If exports fail with authentication errors, ask the user to:
- Open the browser and log into the Google account
- Verify the account has access to the document
- Try the export again
Cleanup
Exported files are stored in /tmp/gdoc_exports/ by default. This directory can be cleaned up manually or automatically:
# Remove all exported files
rm -rf /tmp/gdoc_exports/
# Remove specific file after processing
rm /tmp/gdoc_exports/{DOC_ID}.docx
Troubleshooting
Download timeout
If downloads take longer than 30 seconds:
python3 scripts/export_gdoc.py <input> --timeout 60
File not found in Downloads
- Check that browser is set to download files to
~/Downloads - Verify no "Save As" dialog is blocking the download
- Ensure sufficient disk space
Authentication errors
- Log into Google account in the browser
- Verify document sharing permissions
- Try opening the document URL manually first
Dependencies
The reading functionality requires these tools:
-
pandoc: For reading DOCX and PPTX files
brew install pandoc # macOS -
pandas + openpyxl: For reading XLSX files
pip3 install pandas openpyxl
These dependencies are only needed for the reading step, not for export.
Resources
scripts/export_gdoc.py
Python script that handles the complete export workflow:
- Parses Google Drive URLs and
.gdocfiles - Extracts document IDs and determines document types
- Builds and opens export URLs
- Monitors Downloads folder
- Moves files to temp directory
Execute directly or import as a module for custom workflows.

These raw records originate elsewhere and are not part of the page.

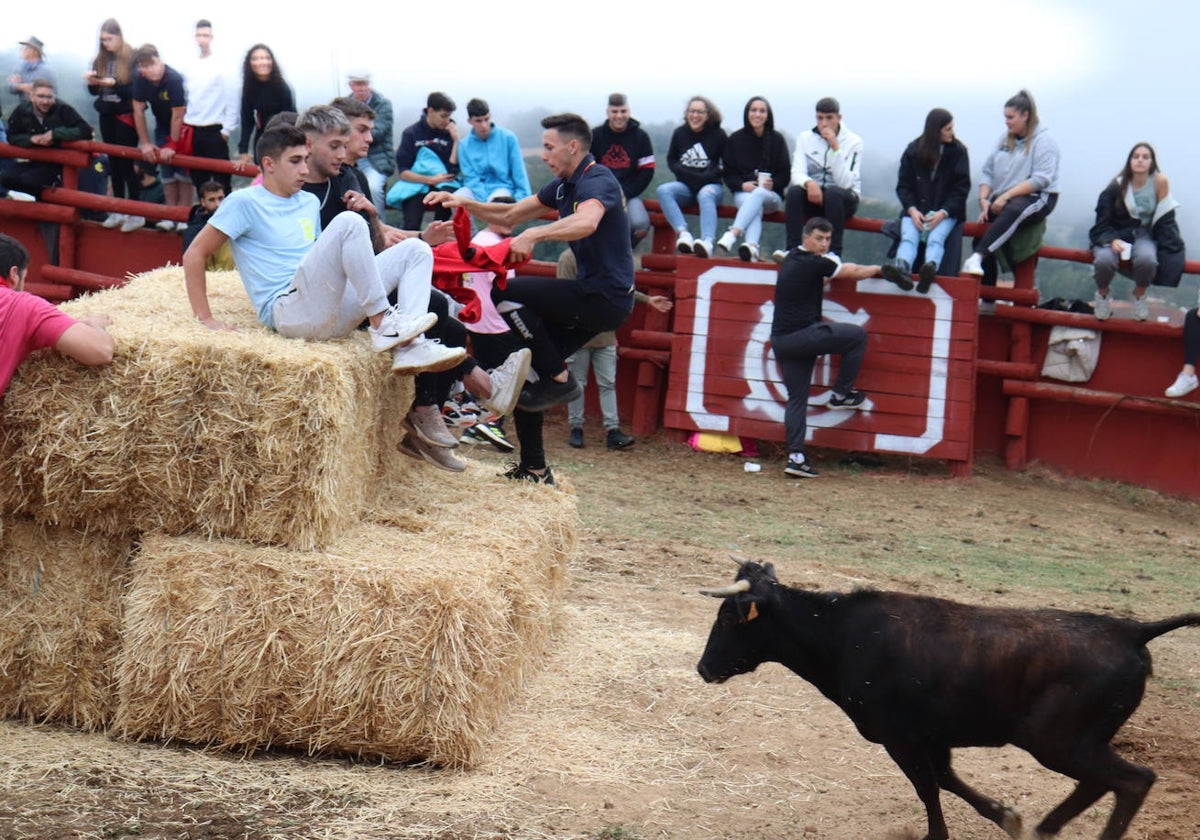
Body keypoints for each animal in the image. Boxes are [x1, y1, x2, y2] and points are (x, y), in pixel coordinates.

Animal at [700, 556, 1195, 840]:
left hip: (1057, 742)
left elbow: (928, 786)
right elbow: (946, 779)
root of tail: (1130, 630)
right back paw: (1043, 828)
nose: (703, 668)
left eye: (727, 618)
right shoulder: (931, 736)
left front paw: (938, 835)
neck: (840, 635)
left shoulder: (899, 738)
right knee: (1099, 783)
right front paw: (1006, 816)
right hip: (1073, 744)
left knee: (1133, 780)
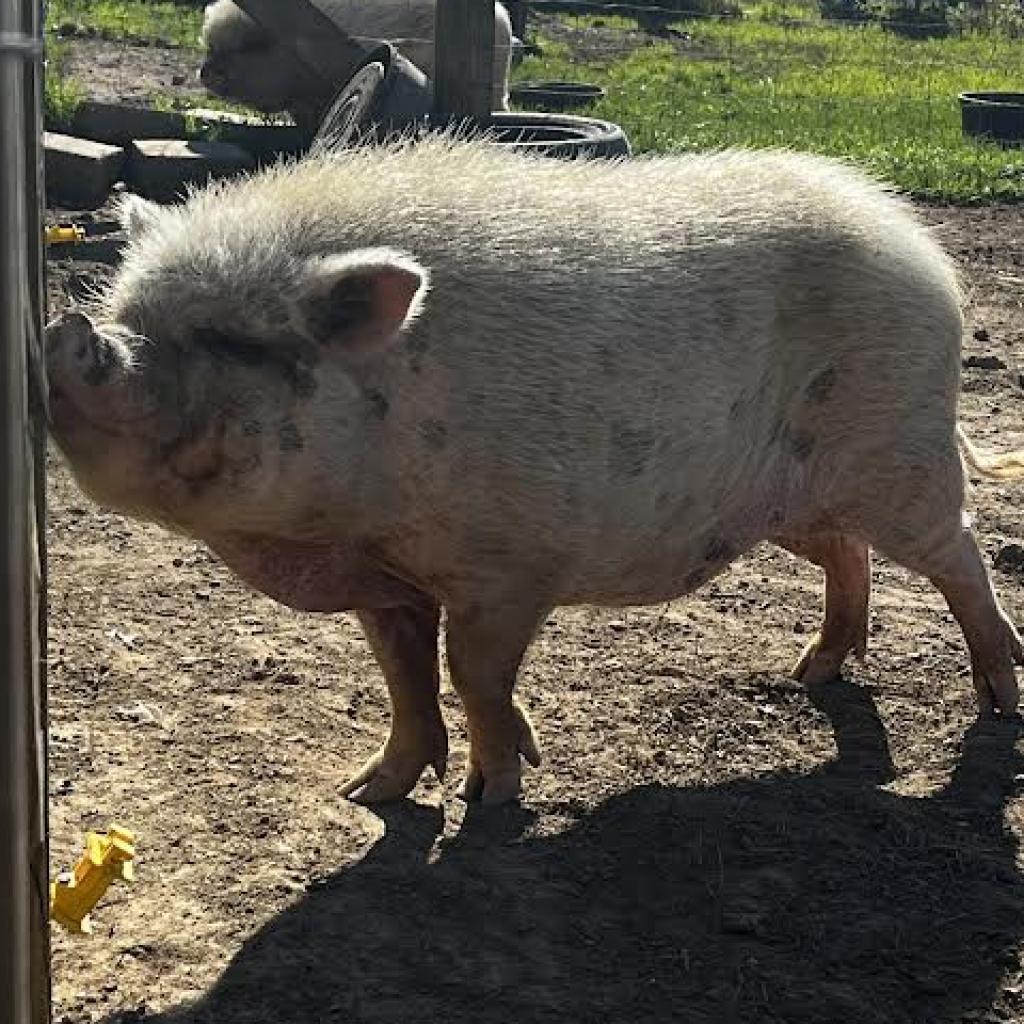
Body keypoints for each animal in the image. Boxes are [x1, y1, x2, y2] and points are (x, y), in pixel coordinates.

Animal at [46, 138, 1024, 806]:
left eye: (230, 338)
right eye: (134, 314)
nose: (73, 332)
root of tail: (923, 252)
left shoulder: (508, 567)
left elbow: (472, 673)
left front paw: (495, 792)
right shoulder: (386, 581)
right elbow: (403, 677)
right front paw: (367, 792)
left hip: (901, 451)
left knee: (961, 554)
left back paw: (999, 700)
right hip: (783, 503)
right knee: (850, 555)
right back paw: (812, 673)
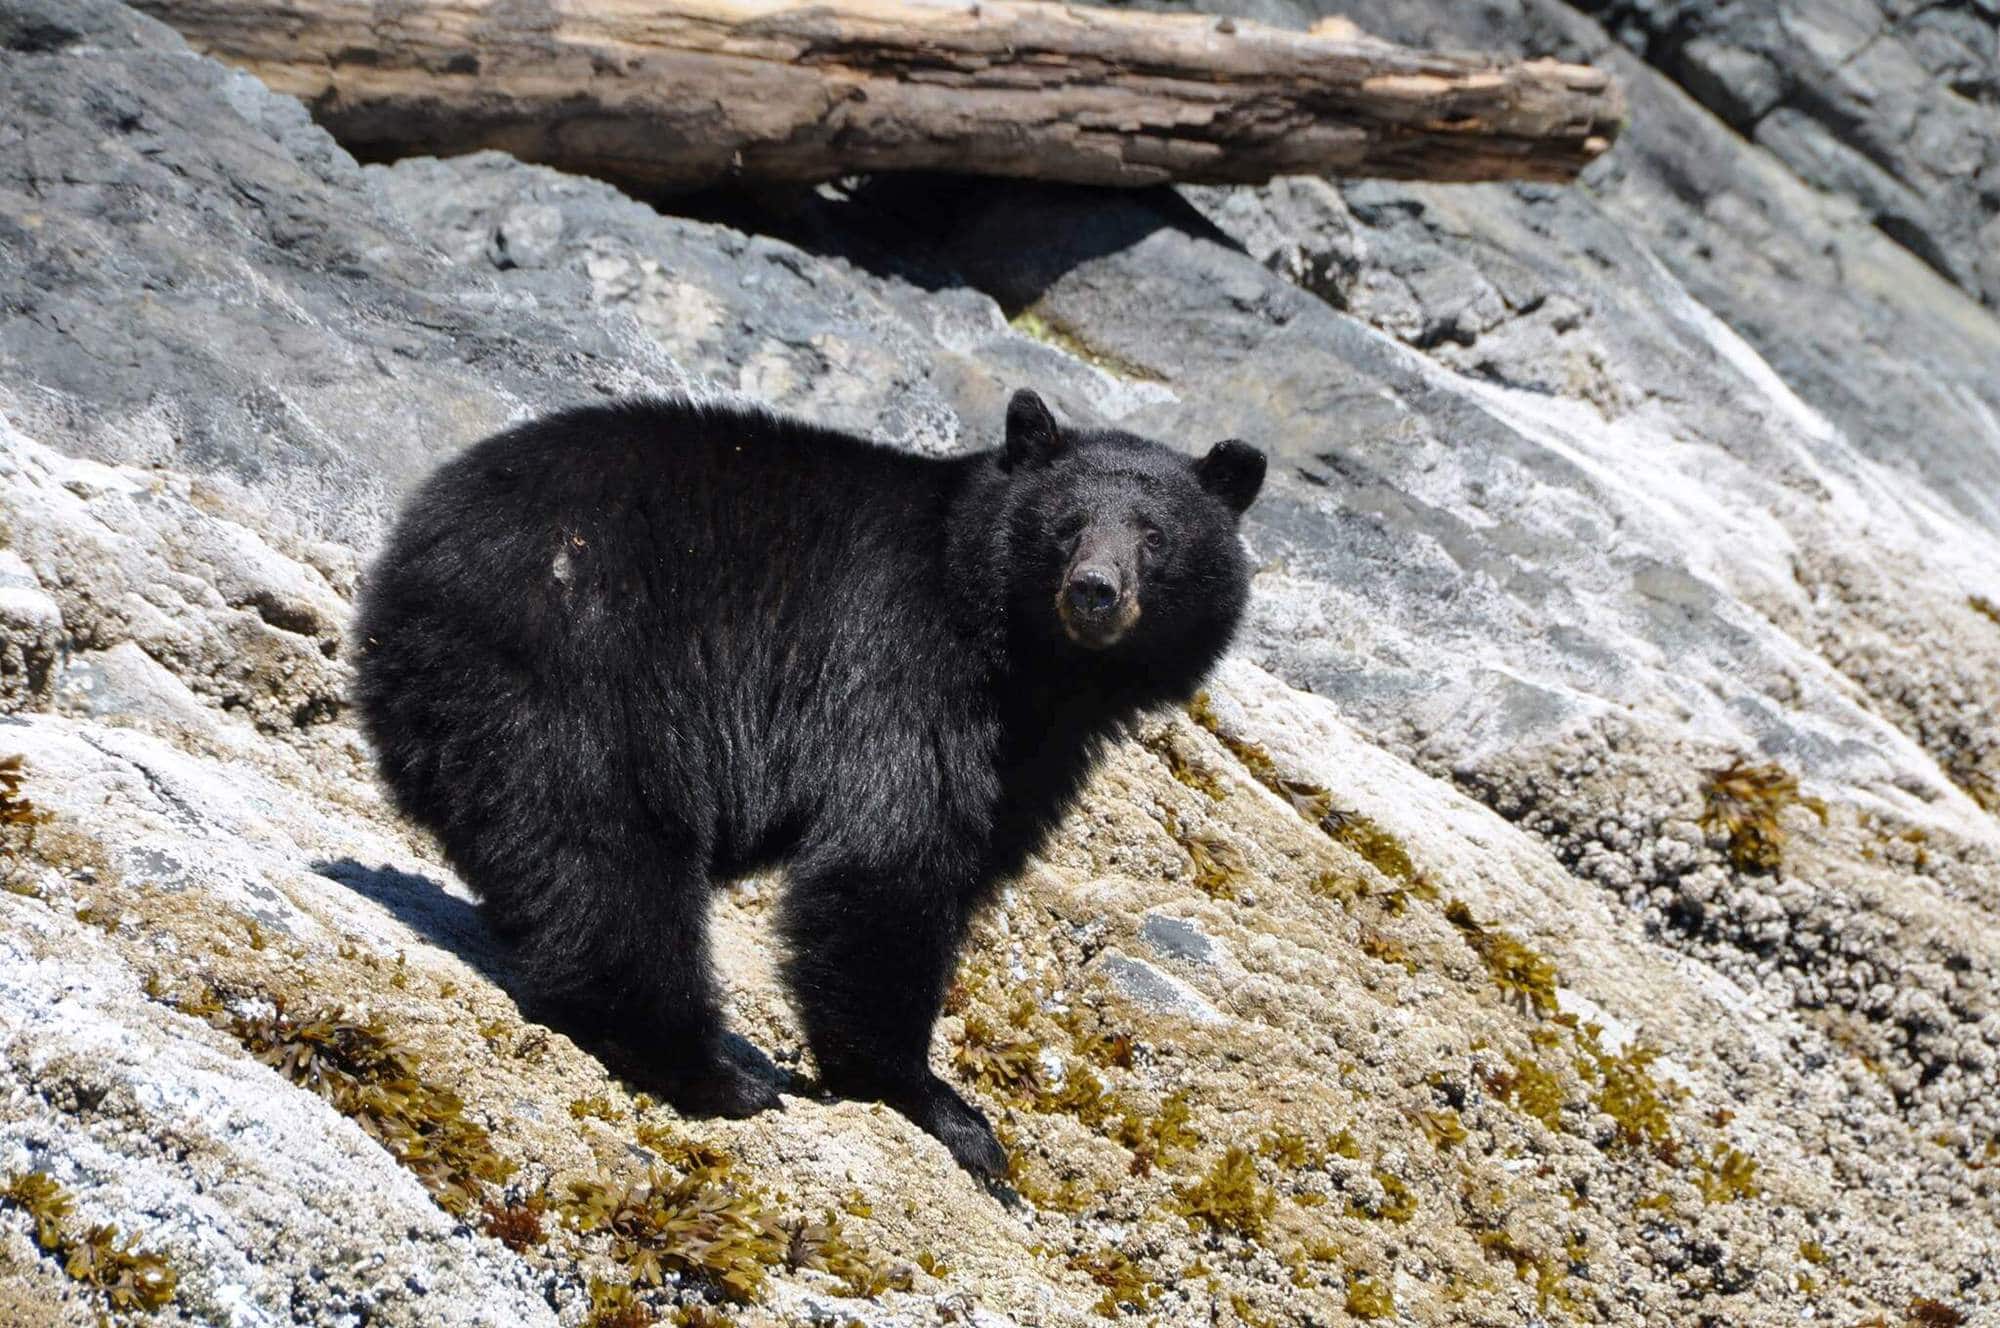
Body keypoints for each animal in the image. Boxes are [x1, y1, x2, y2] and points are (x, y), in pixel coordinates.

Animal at [356, 386, 1264, 1176]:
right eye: (1066, 524)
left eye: (1155, 536)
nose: (1095, 591)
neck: (1031, 660)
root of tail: (410, 554)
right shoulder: (907, 665)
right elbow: (889, 858)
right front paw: (937, 1103)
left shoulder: (1027, 746)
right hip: (577, 664)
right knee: (604, 856)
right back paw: (706, 1069)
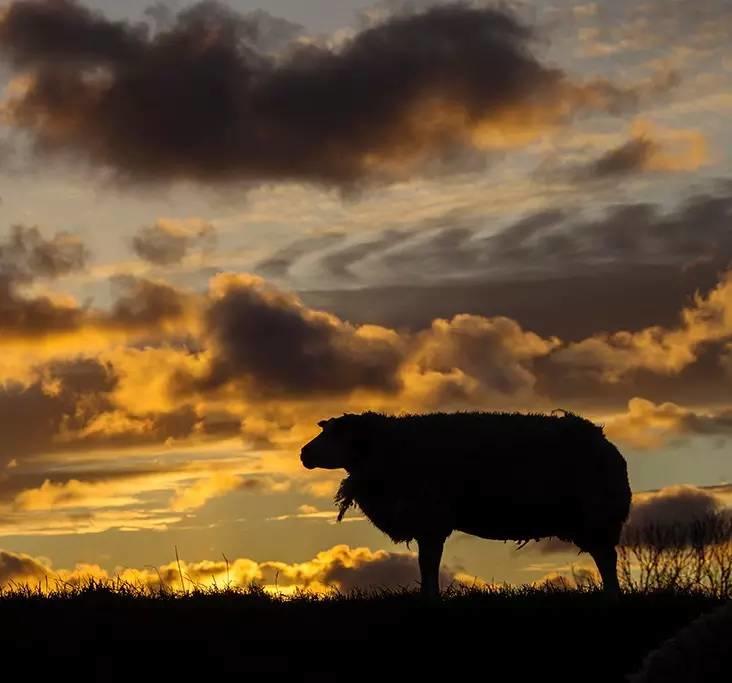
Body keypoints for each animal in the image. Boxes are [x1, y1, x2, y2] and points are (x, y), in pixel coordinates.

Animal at [300, 408, 632, 596]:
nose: (303, 454)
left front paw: (430, 598)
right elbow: (427, 563)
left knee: (607, 559)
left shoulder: (431, 519)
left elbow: (428, 564)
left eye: (334, 435)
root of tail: (605, 441)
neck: (384, 449)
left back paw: (612, 595)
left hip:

scripts/read_exported_doc.py
Python script that reads exported files using appropriate tools:
- DOCX files: Converts to markdown using pandoc
- XLSX files: Analyzes with pandas (shows preview, statistics, sheet info)
- PPTX files: Extracts text using pandoc
Supports multiple output formats:
- DOCX:
markdown(default),plain,json - XLSX:
summary(default),csv,json - PPTX:
markdown(default),plain,json
Usage:
python3 scripts/read_exported_doc.py <file> [--format <format>] [--output <file>]
references/export_formats.md
Detailed reference on:
- Available export formats for each Google Workspace type
- URL patterns and format parameters
- Quality trade-offs between formats
- Document ID extraction methods
- Authentication requirements
Load this file when users ask about format options or need deeper understanding of export mechanisms.